**TEXTAUSZUG**
-=-=-

Die Energiekosten steigen, aber die Bundesregierung plant Entlastungen. Foto: Hauke-Christian Dittrich/dpa
Die Energiekosten steigen, aber die Bundesregierung plant Entlastungen. Foto: Hauke-Christian Dittrich/dpa

Was tut die Europäische Union gegen die hohen Strompreise? Nach Wochen der Diskussion haben sich die EU-Länder auf einen Kompromiss geeinigt. Die Bundesregierung hat schon Pläne für die Umsetzung.

Brüssel/Berlin (dpa) – Was tun gegen die gestiegenen Energiepreise? Seit Wochen ringt die EU in dieser Frage um eine Lösung. Bei einem weiteren Krisentreffen einigen sich die Energieminister endlich: Der Beschluss zwingt Energieunternehmen künftig dazu, einen Teil ihrer Krisengewinne an den Staat abzugeben.

Damit sollen Bürgerinnen und Bürger entlastet werden. Deutschland hat schon geplant, wofür das Geld ausgegeben werden soll. Bei der konkreten Umsetzung dieser und anderer Entlastungsvorhaben sind allerdings noch Fragen offen. Es gibt erste Hinweise, wie Verbraucher profitieren könnten.

Warum sind die Strompreise so hoch?

Der Gaspreis ist vor dem Hintergrund des Kriegs in der Ukraine stark gestiegen. Dadurch ist auch Strom teurer geworden. Grund dafür ist, dass der Strompreis durch das teuerste Kraftwerk bestimmt wird, das zur Produktion eingeschaltet wird – derzeit sind das vor allem Gaskraftwerke. Auch Produzenten von billigerem Strom aus Sonne, Wind, Atomkraft oder Braunkohle können diesen zu hohen Preisen verkaufen.

Wie soll der Strompreis gesenkt werden?

Die EU-Staaten haben sich darauf verständigt, die Einnahmen der Produzenten von billigerem Strom zum Teil abzuschöpfen und Verbraucher mit dem Geld zu entlasten. Konkret sollen die Einnahmen der Firmen bis Ende März 2023 bei 180 Euro pro Megawattstunde gedeckelt werden – was darüber hinausgeht, soll an den Staat gehen. Im deutschen Großhandel waren zuletzt ungefähr 315 Euro fällig.

Allerdings wollen die EU-Staaten mehr Flexibilität als von der Kommission vorgeschlagen. So könnten die Staaten teils niedrigere oder höhere Einnahmengrenzen einführen als die 180 Euro, je nach Technologie und den jeweiligen Kosten. Es könnte anstelle einer einheitlichen Lösung also unterschiedliche Deckel für Produzenten von Strom etwa aus Sonne oder Braunkohle geben.

Was ist mit anderen fossilen Energie-Unternehmen?

-=-=-

**AUSGEWÄHLTE EINTRÄGE**
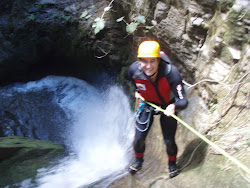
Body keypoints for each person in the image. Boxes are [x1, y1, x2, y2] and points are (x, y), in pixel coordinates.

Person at [127, 41, 188, 178]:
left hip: (168, 105)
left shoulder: (171, 73)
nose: (148, 66)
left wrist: (174, 106)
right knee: (138, 139)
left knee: (169, 141)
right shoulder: (133, 70)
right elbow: (132, 81)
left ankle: (172, 164)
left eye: (152, 61)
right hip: (147, 104)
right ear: (139, 61)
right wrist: (137, 92)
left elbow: (183, 101)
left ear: (158, 61)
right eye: (144, 61)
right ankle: (138, 161)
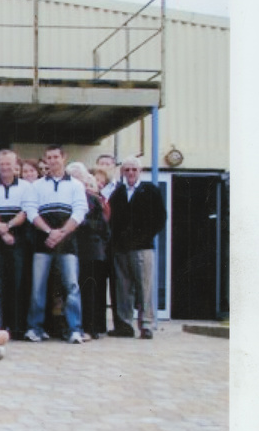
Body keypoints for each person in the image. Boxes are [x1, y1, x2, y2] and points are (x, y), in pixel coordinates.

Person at [23, 144, 88, 344]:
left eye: (55, 157)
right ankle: (35, 328)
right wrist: (49, 232)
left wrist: (61, 233)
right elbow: (31, 211)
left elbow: (79, 211)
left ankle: (75, 329)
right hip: (42, 243)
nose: (52, 161)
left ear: (63, 158)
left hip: (67, 244)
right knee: (38, 287)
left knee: (72, 286)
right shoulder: (37, 186)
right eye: (48, 158)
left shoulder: (76, 185)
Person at [108, 156, 167, 339]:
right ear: (122, 172)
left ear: (140, 171)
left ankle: (147, 324)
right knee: (123, 288)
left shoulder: (150, 191)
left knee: (144, 287)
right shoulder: (118, 193)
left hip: (142, 248)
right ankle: (125, 325)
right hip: (121, 249)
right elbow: (112, 220)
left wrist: (143, 238)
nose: (130, 173)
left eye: (134, 169)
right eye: (127, 170)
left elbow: (160, 218)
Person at [0, 149, 32, 335]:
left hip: (19, 236)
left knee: (18, 281)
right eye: (1, 164)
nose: (5, 167)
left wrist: (8, 226)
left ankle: (17, 327)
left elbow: (26, 211)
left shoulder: (26, 187)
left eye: (8, 164)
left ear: (15, 164)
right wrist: (1, 230)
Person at [69, 162, 110, 339]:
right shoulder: (67, 196)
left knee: (89, 291)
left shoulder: (92, 199)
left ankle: (90, 328)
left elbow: (102, 226)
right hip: (71, 249)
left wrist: (79, 223)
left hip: (90, 250)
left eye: (81, 179)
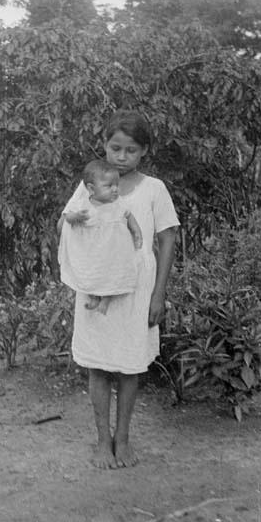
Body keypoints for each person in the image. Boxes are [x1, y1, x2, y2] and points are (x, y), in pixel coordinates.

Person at [57, 109, 179, 469]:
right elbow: (66, 225)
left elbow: (167, 240)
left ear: (144, 151)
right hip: (97, 283)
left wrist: (158, 294)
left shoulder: (154, 189)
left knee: (129, 365)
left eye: (130, 150)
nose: (121, 157)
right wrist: (73, 222)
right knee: (97, 364)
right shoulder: (91, 184)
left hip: (136, 288)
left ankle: (122, 439)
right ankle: (101, 441)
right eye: (115, 148)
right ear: (105, 146)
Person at [58, 158, 143, 315]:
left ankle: (106, 300)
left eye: (116, 185)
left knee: (112, 273)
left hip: (113, 250)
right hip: (93, 251)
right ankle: (94, 297)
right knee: (92, 273)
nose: (115, 190)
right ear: (91, 188)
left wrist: (136, 232)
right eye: (109, 186)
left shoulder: (118, 203)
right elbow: (67, 218)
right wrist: (76, 216)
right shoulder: (83, 204)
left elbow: (129, 216)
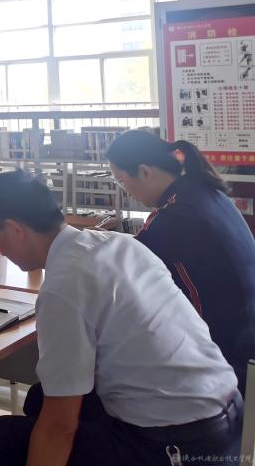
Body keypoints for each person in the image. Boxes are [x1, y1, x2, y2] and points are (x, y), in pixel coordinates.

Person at [0, 170, 241, 466]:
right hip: (228, 413)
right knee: (40, 399)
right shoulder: (120, 244)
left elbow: (60, 427)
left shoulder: (64, 285)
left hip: (179, 445)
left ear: (15, 229)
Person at [107, 129, 255, 393]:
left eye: (121, 181)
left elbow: (123, 269)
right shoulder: (204, 190)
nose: (125, 191)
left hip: (224, 358)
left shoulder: (174, 216)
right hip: (245, 335)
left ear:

-=-=-

**ARBEITSAUFTRAG**
Schreiben Sie den Text über die hohen Strompreise im Anschluss an seinen letzten Satz weiter. Die Einträge stehen für sich und gehören nicht zum Text über die hohen Strompreise.

**MUSTERLÖSUNG**
Gas-, Kohle- und Ölkonzerne oder Raffinieren, die nicht von der Obergrenze betroffen wären, sollen über eine Krisenabgabe einen Teil ihrer Gewinne abgeben. Die Konzerne müssten ein Drittel jener Gewinne abführen, die den Durchschnittsgewinn der vergangenen vier Jahre um mehr als 20 Prozent übersteigen. Das soll entweder für dieses Jahr, kommendes Jahr oder beide gelten. Über diese Abgabe sollen ebenfalls Verbraucher und Unternehmen entlastet werden.

Wie wird das in Deutschland umgesetzt?

Die Bundesregierung unterstützt die Gewinnabschöpfung und plant, damit eine „Strompreisbremse“ zu finanzieren. Dabei soll der Strompreis für einen sogenannten Basisverbrauch gedeckelt werden. Wer mehr verbraucht, muss den aktuellen Marktpreis zahlen. Details sind aber noch offen. Diese Maßnahme würde es zusätzlich zu den Maßnahmen aus dem bis zu 200 Milliarden Euro großen „Abwehrschirm“ zur Entlastung von Haushalten und Unternehmen geben, der am Donnerstag in Berlin verkündet wurde. Wie viel Geld durch die Gewinnabschöpfung generiert werden kann, war jedoch zunächst unklar. Bundeswirtschaftsminister Robert Habeck (Grüne) sagte am Freitag jedenfalls, Deutschland werde die Maßnahmen schnell umsetzen.

Soll es auch bei Erdgas eine „Bremse“ geben?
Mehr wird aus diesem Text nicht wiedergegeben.